There was a possum inside.
He had a great fondness for sweet potato fries, and just knew with his keen possum sense that we had hidden fry remnants two crusty layers deep in the trash bag. (That's the real picture up there. I was praying that our sliding glass door was bulletproof, in case the possum wanted in and was really, really fast.)
We shuddered and shouted for a broom. Weapon in hand, we felt menacing enough to sprint like Olympic sissies past the hoppin' Hefty bag, into the house. We double-locked the door in case possum Spidey sense could get past knob locks, too.

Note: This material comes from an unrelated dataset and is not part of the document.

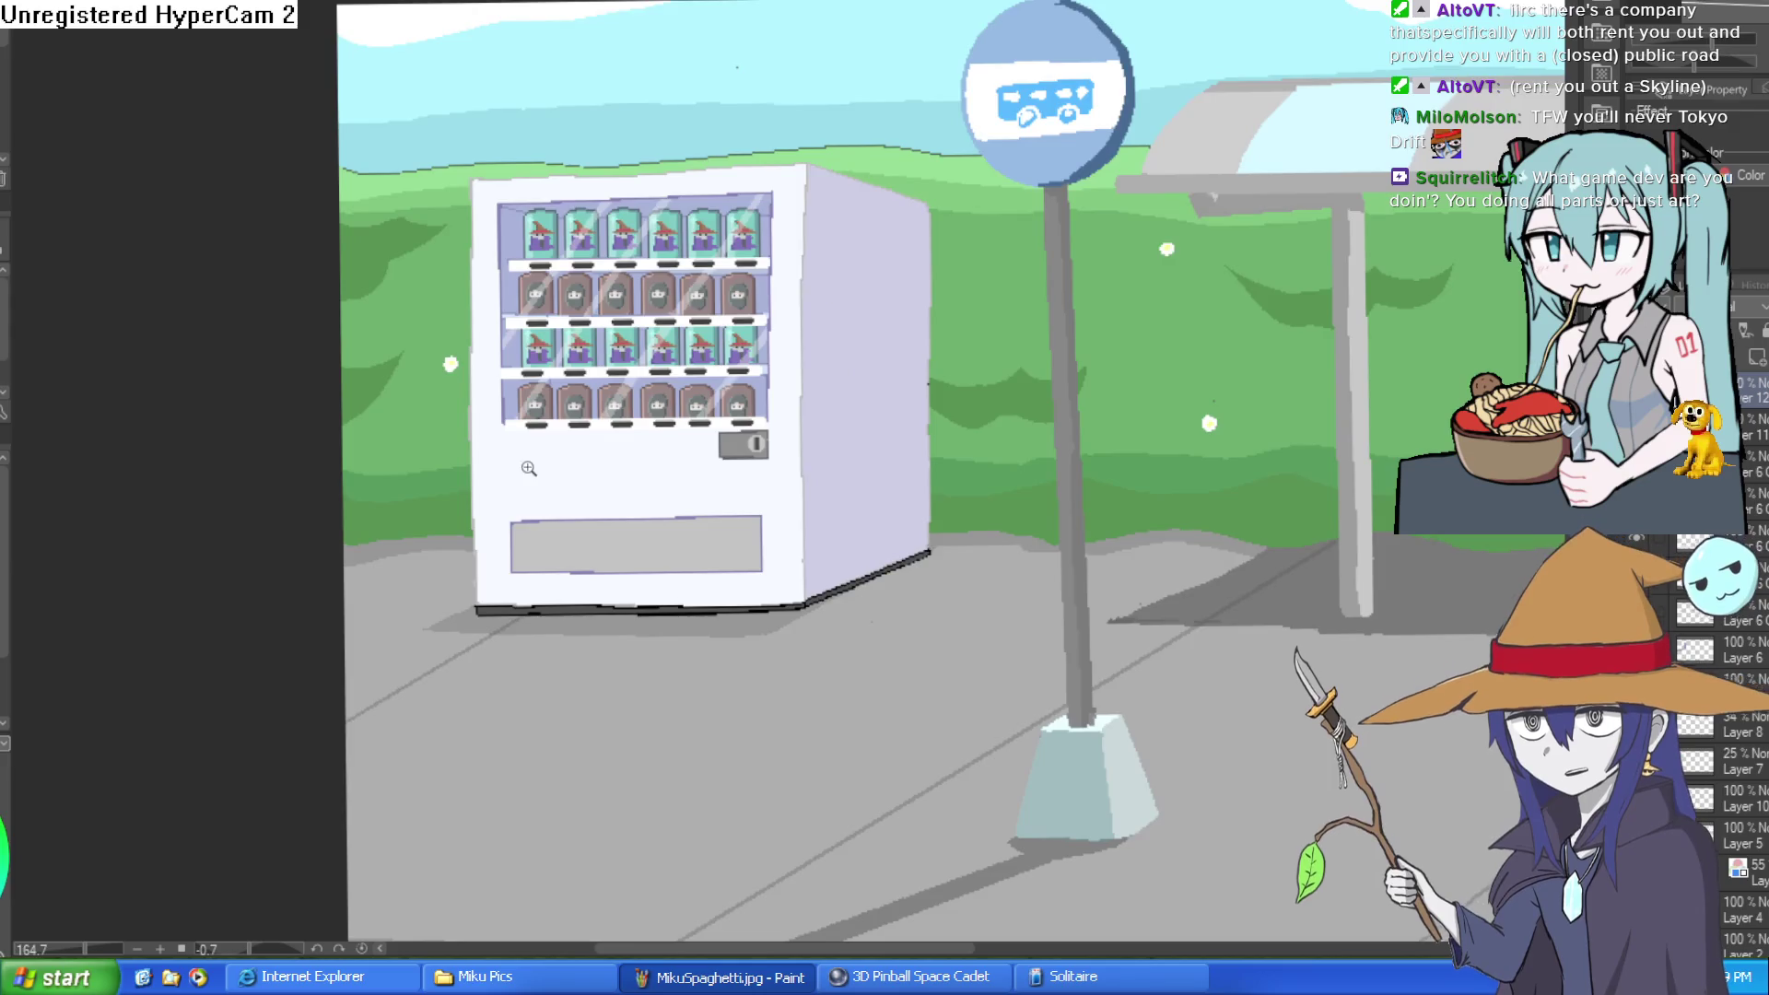
pyautogui.scroll(5, 533, 465)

(The trash bag battle is a toughie. Here is one of many mouse-hole pictures I have texted to all four housemates to underline a grave fact: our back patio may be the neighborhood Great American Buffet for rodents. They're out there telling each other that those ladies with the big backyard provide plastic-wrapped, bite-sized Trader Joe's samples on a bi-weekly basis.)
Other one-minute wonders:
Making my bed.
Filing receipts each week.
Loading the dishwasher.
Emailing one person just because.
Choosing my clothes for the next day.
Those minutes help me appreciate and remember the bigger things that have to happen in order to accomplish the smaller tasks: I can't pay the rent in 39 seconds unless I have taken 60 hours that month to earn the money. I can't pack a real lunch unless I have planned ahead and purchased groceries.
They also remind me how quick tasks can turn into drawn-out chaos if I don't take care of them in a timely manner. Like that time the $10 parking ticket blossomed into a $92 late fee because I lost it under a pile of to-do lists. (To understand my feelings in that moment, please see picture above.)